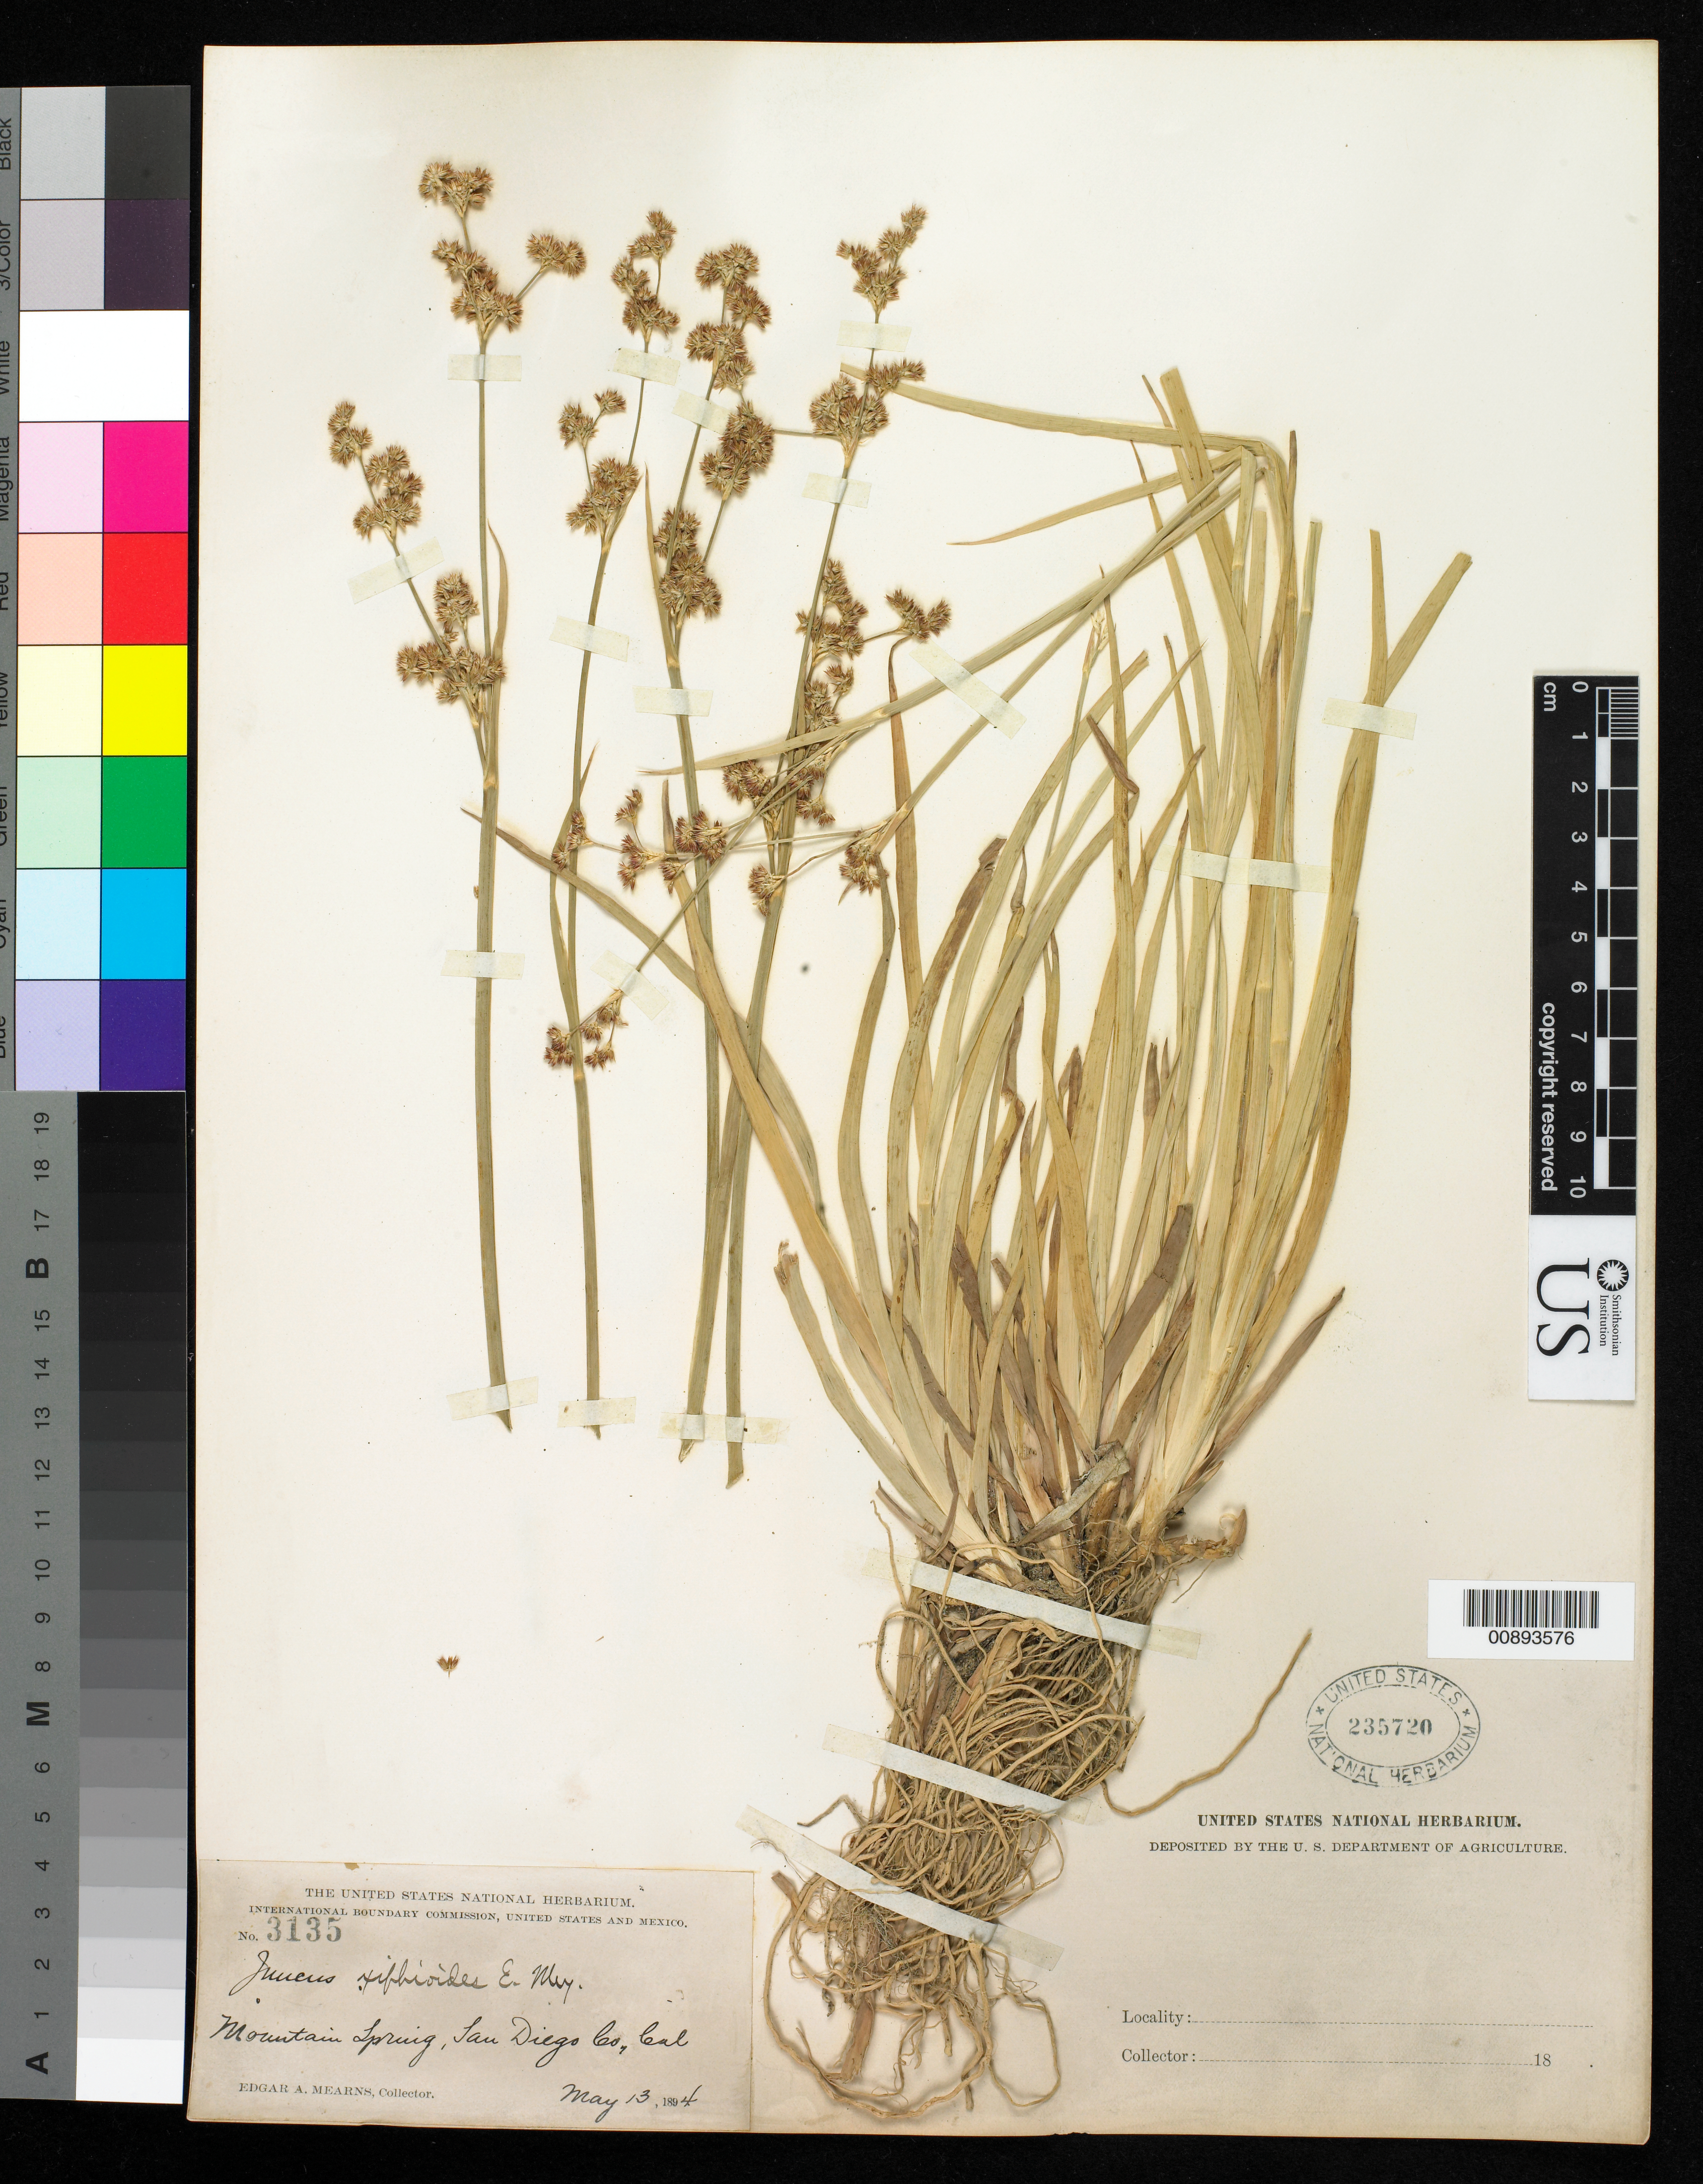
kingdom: Plantae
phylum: Tracheophyta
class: Liliopsida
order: Poales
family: Juncaceae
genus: Juncus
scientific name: Juncus xiphioides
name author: E. Mey.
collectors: E. A. Mearns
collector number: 3135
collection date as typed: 13 May 1894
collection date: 1894-05-13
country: United States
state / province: California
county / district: San Diego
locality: Mountain Spring, San Diego County, California.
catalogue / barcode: US 235720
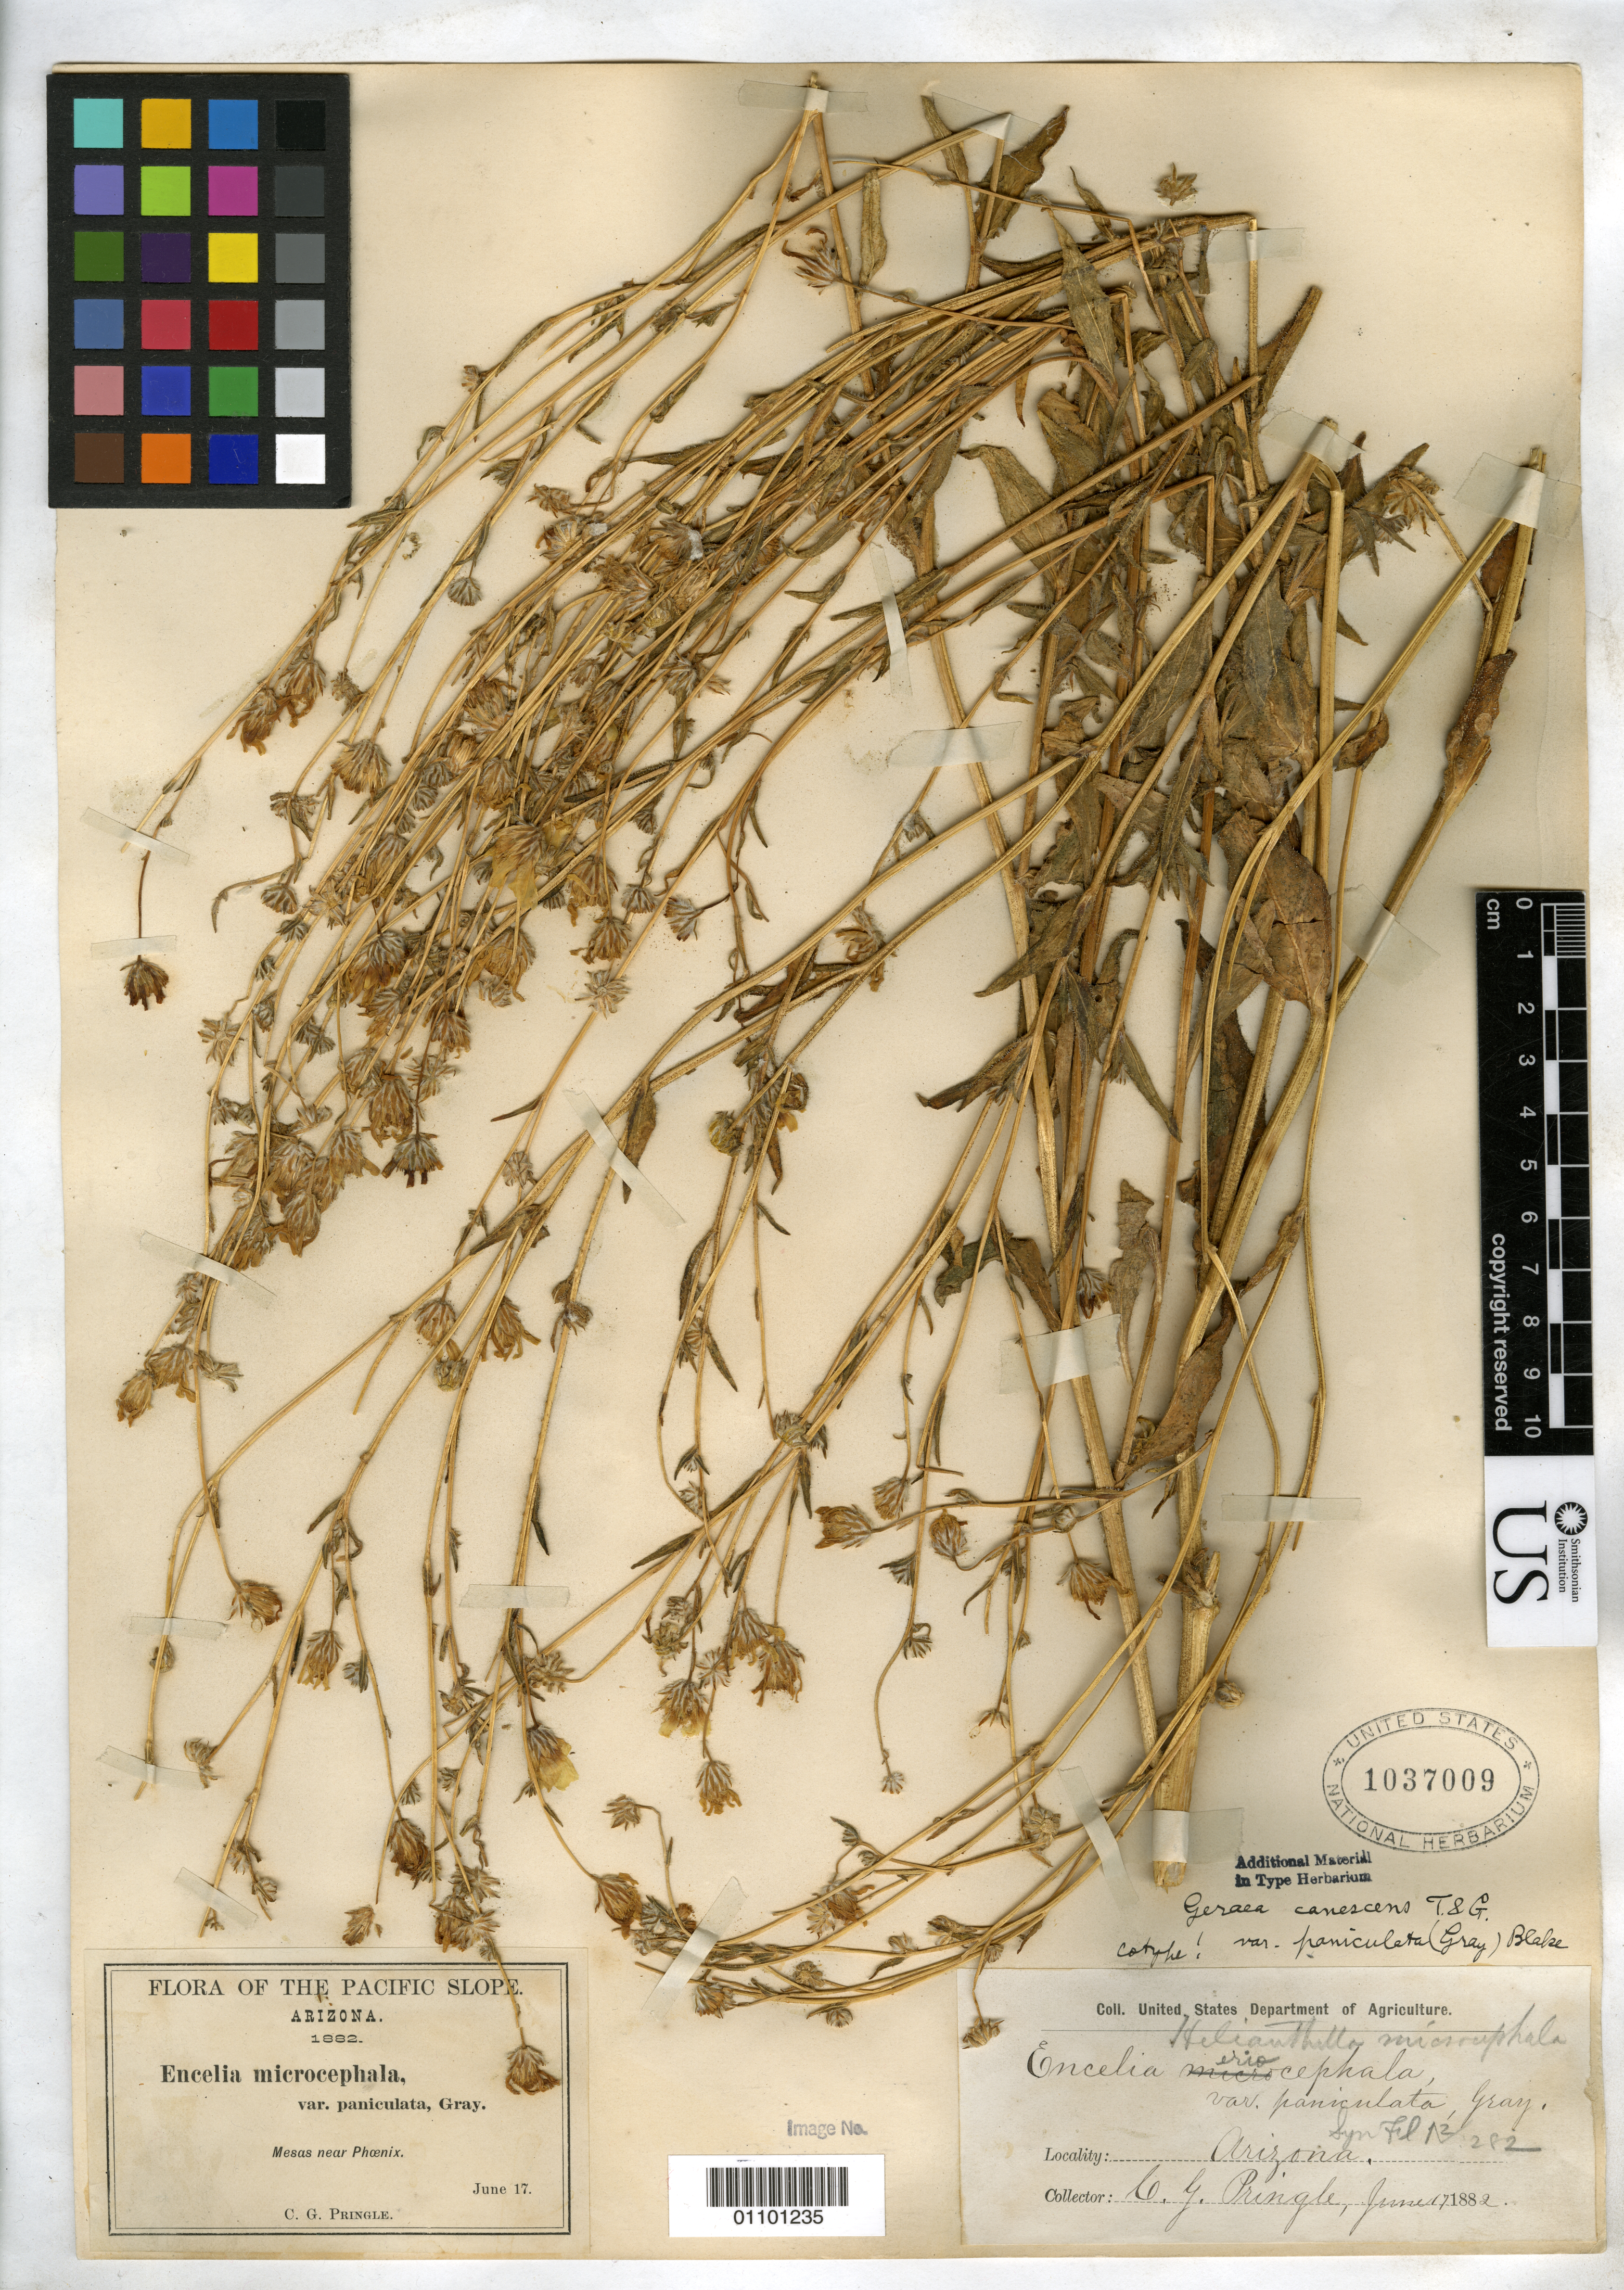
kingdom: Plantae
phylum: Tracheophyta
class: Magnoliopsida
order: Asterales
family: Asteraceae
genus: Encelia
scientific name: Encelia eriocephala var. paniculata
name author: A. Gray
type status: Isotype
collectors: C. G. Pringle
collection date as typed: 17 Jun 1882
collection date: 1882-06-17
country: United States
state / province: Arizona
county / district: Maricopa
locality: Phoenix.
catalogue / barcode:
——
Exercise details → Starting at the line containing "collection date: 1882-06-17" and continuing through the last line of the items, render those lines as a numbered list, leaving out any blank lines.

Final result →
1. collection date: 1882-06-17
2. country: United States
3. state / province: Arizona
4. county / district: Maricopa
5. locality: Phoenix.
6. catalogue / barcode:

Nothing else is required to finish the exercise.